Quel tacito e atavico accordo di mutua fedeltà è ormai venuto meno da tempo. Tra me e i social si era instaurato negli anni un patto – unilaterale, of course – di non belligeranza. Pur riconoscendone i limiti, le follie e le imposizioni dittatoriali, avevo deciso di usarli per “lavoro”. Un’aurea giustificazione.
Ho sempre cercato di evitare che la vanità prendesse il sopravvento ma con risultati a dir poco penosi. Il sole accecante delle condivisioni e dei like accompagna l’espressione dell’Io nella delirante iperbole dell’autoreferenzialità.
Detto in parole povere, mi sono spesso ritrovato nel postare contenuti utili, probabilmente, solo per un intenso lavoro di autoanalisi e di autocoscienza.

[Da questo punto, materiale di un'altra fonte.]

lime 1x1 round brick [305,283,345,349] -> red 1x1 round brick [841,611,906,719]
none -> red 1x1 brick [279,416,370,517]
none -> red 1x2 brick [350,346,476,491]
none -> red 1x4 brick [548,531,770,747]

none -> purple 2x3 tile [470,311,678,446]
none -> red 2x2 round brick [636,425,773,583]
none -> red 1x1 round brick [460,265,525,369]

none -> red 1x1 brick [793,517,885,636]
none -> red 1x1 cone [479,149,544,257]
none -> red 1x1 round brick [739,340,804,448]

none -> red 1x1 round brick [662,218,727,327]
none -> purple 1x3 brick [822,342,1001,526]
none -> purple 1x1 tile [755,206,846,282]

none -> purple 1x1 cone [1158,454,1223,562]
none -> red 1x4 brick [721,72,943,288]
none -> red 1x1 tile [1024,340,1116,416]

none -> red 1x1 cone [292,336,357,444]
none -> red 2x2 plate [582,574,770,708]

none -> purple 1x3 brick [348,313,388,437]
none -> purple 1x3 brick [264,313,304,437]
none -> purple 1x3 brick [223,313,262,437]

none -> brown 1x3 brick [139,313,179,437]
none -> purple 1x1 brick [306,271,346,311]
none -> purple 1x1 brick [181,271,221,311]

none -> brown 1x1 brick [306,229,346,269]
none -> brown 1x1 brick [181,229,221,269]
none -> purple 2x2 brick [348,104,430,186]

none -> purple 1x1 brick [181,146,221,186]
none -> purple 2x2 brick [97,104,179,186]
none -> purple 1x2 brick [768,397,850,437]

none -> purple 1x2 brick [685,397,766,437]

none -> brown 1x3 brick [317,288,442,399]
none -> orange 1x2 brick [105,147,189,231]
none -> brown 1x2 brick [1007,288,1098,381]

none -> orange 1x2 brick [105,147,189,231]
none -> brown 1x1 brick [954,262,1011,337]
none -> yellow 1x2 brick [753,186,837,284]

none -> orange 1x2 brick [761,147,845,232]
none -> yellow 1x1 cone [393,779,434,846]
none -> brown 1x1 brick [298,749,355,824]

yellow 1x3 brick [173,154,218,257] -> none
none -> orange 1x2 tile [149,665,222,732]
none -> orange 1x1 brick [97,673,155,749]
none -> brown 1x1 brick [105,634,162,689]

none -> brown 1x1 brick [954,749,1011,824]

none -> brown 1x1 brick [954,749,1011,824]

Quando ho virato puntando su altre mete, commentando fatti di cronaca, avviando confronti su posizioni e polarizzazioni, mi sono ritrovato nel mare impetuoso delle tempeste e, in particolare, di quelle che in modo più elegante vengono definite shit storm.
Fondamentale il ciclone Morgan, i cui numeri esprimono al meglio l’esposizione mediatica.
Ecco, la tempesta perfetta. Attacchi ingiustificati e violenti si accavallano a commenti innocui di dissenso.
Quello che mi colpisce è il flusso inarrestabile, migliaia e migliaia di commenti che si scaraventano contro l’impossibilità di un controllo, di una verifica, di una valutazione. A questo si accompagna il preoccupante fenomeno dell’ignoranza di massa. Nessuno approfondisce i contenuti che legge.
Decido, così, proprio in questi giorni di mollare l’ormeggio. Lascio parzialmente i social. Mantengo la presenza, riduco le interazioni.
I social sono oggi un ambiente tossico, o forse lo sono sempre stati. Determinano molti aspetti della vita reale. Una deriva che reputo preoccupante. Uscire dal flusso di interazioni significa per me tirarsi fuori da una patologica condizione di sudditanza anche nei confronti di un algoritmo che determina ciò che io devo conoscere, vedere, leggere, condividere.
Mi stabilisco qui, su GiovanniVillino.eu, una casa esterna ed estranea ai meccanismi di gestione social dei contenuti per la condivisione dei miei pensieri.
Non so se i social diventeranno davvero a pagamento e se ci saranno algoritmi nuovi che determineranno un miglioramento delle piattaforme. So che poggio qui le fondamenta del mio lavoro. E così sia.
Dopo una frequentazione ventennale, sono arrivato alla conclusione che per una quieta presenza sui social sia buona cosa tenersi fuori dalle polemiche quotidiane. Spesso sterili. Capisco che per i giornalisti questo sia poco produttivo, perché postare e commentare notizie è anche lavoro, ma bisogna essere consapevoli del pubblico dei social network: facebook ne ha uno, twitter un altro, instagram ancora un altro. Ogni social ha il suo algoritmo, il comune denominatore è l’engagement. Più livore c’è dentro una discussione, più quella discussione viene mostrata. Sto scrivendo delle cose che saprai già, perché ti seguo e leggo da anni.
Non credo che far pagare i social network migliori la situazione, basti vedere Twitter (anzi X) che deriva stia prendendo. Piuttosto si rischia di creare delle “classi sociali” dove chi paga è mostrato di più ecc… Ne verrà fuori sempre vanità e poco contenuto informativo.
La soluzione (se così si può definire) è creare una propria community, come nel tuo caso il blog, dove costruisci delle discussioni che puoi moderare, o che comunque non sarà necessario perché hai un pubblico che ti conosce, che “legge” ciò che scrivi.